In Great Britain taxicabs can be defined thus -
- Hackney carriages ('Black cabs') can be hailed in the street or hired from a taxicab rank. The term 'Hackney Carriage' can also be applied to standard passenger vehicles authorised by other Local Authorities to stop for passengers on a hail in the district. The fare is calculated on a taximeter that charges by both time and distance.
Additionally there are two further types of hire vehicles which act, sometimes illegally, as taxis; they are known as private hire vehicles -
- Private hire is a term applied to a taxi that must be pre-booked, usually by telephone but also in some cases by fax, email or via in-car radio. Although not available on a hail, properly licensed private hire vehicles can offer a safe alternative to a 'Hackney Carriage'. The advantage of a private hire booking is that the journey is offered at a fixed price based only on mileage and not the variable time element of a taximeter found in a 'Hackney Carriage' unless the private hire vehicle is fitted with a taximeter in which case this meter must be used to calculate the fare. In many areas private hire and hackney vehicles have different coloured taxi licence plates; and also it is common that hackney carriages must be a certain colour (usually black, hence the term "black cab"), while private hire taxis may be any colour but that prescribed for hackneys.
- Chauffeur cars are a sub-set of private hire and historically have been mostly unlicensed. However, regulations now require them to be licensed. In Scotland most chauffeur/executive car operators along with nearly all stretched limousines are not still not licensed & neither are their drivers. Generally a higher value of car such as a Mercedes or BMW is operated where the passenger pays a premium but in return receives a higher level of comfort and courtesy from the driver who may at times wear a uniform.

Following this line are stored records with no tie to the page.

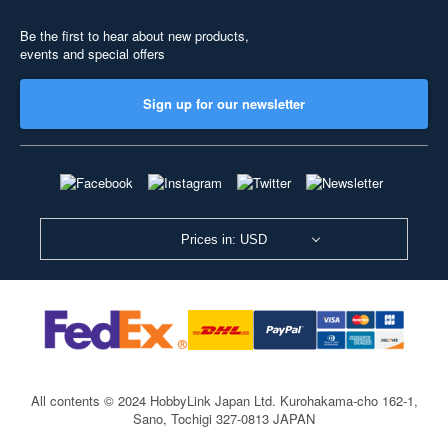
Be the first to hear about new products,
events and special offers
Sign up for our newsletter
Prices in: USD
All contents © 2024 HobbyLink Japan Ltd.
Kurohakama-cho 162-1,
Sano, Tochigi 327-0813 JAPAN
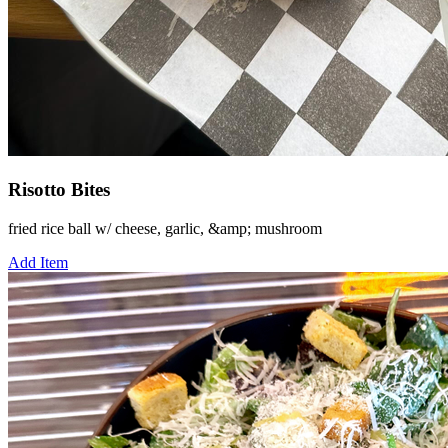
Risotto Bites
fried rice ball w/ cheese, garlic, &amp; mushroom
Add Item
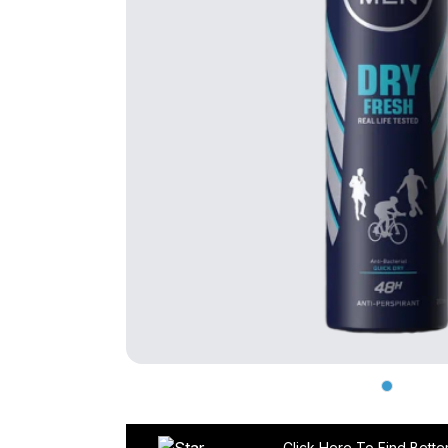
Click Here To Find Bette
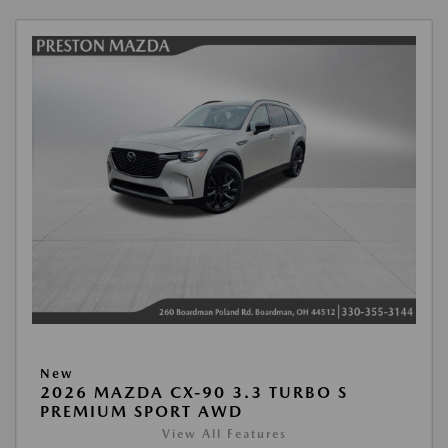
New
2026 MAZDA CX-90 3.3 TURBO S
PREMIUM SPORT AWD
View All Features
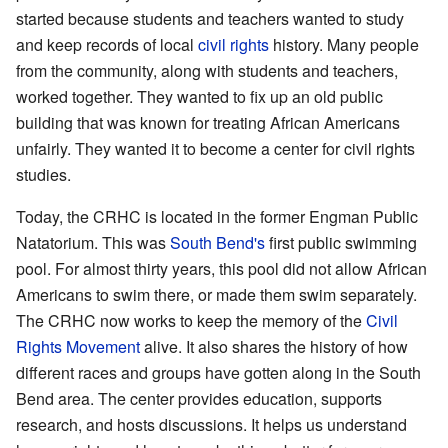
started because students and teachers wanted to study
and keep records of local
civil rights
history. Many people
from the community, along with students and teachers,
worked together. They wanted to fix up an old public
building that was known for treating African Americans
unfairly. They wanted it to become a center for civil rights
studies.
Today, the CRHC is located in the former Engman Public
Natatorium. This was
South Bend's
first public swimming
pool. For almost thirty years, this pool did not allow African
Americans to swim there, or made them swim separately.
The CRHC now works to keep the memory of the
Civil
Rights Movement
alive. It also shares the history of how
different races and groups have gotten along in the South
Bend area. The center provides education, supports
research, and hosts discussions. It helps us understand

In Great Britain local authorities have the responsibility of regulating taxi & private hire vehicles together with their drivers. Licensed vehicles will normally have an ID plate at the rear & sometimes also at the front holding information such as the licence number, expiry date & how many passengers it can carry.
 United States and Canada
Throughout the United States (and Canada) there is a mature system of taxicabs. Most US and Canadian cities have a licensing scheme which restricts the number of taxicabs allowed. These are sometimes called medallions or CPNC (Certificate of Public Necessity and Convenience).
Often taxi businesses own their own cars, and the drivers are hired by the company as independent contractors. However, cabs can also be owned by separately-incorporated small businesses that subscribe to a dispatch service, in which case the company logo on the door is that of the dispatch association.
A suburban taxi company may operate under several different names serving several adjacent towns. They often provide different phone numbers for each fleet, but they usually all ring into a central dispatch office. They may have subsidiary taxi businesses holding medallions in each town. Taxi companies also may run multiple businesses, such as non-medallion car services, delivery services, and school buses, for additional revenue, as the infrastructure required for maintaining, operating and dispatching the fleet can be shared.
In Venezuela taxis are mostly white with the exception of luxury ones usually found on airports and luxury hotels, which are black. In Venezuela there is not such thing as a taximeter, nor any other way to know the fare. Due to this, it is common to discuss with the driver the fare before getting inside the cab. They tend to mislead turist when coming to the country (especially Caracas) because the city doesn't have a numerical system for the street, building nor houses, making almost impossible to navegate thru the city with just a map.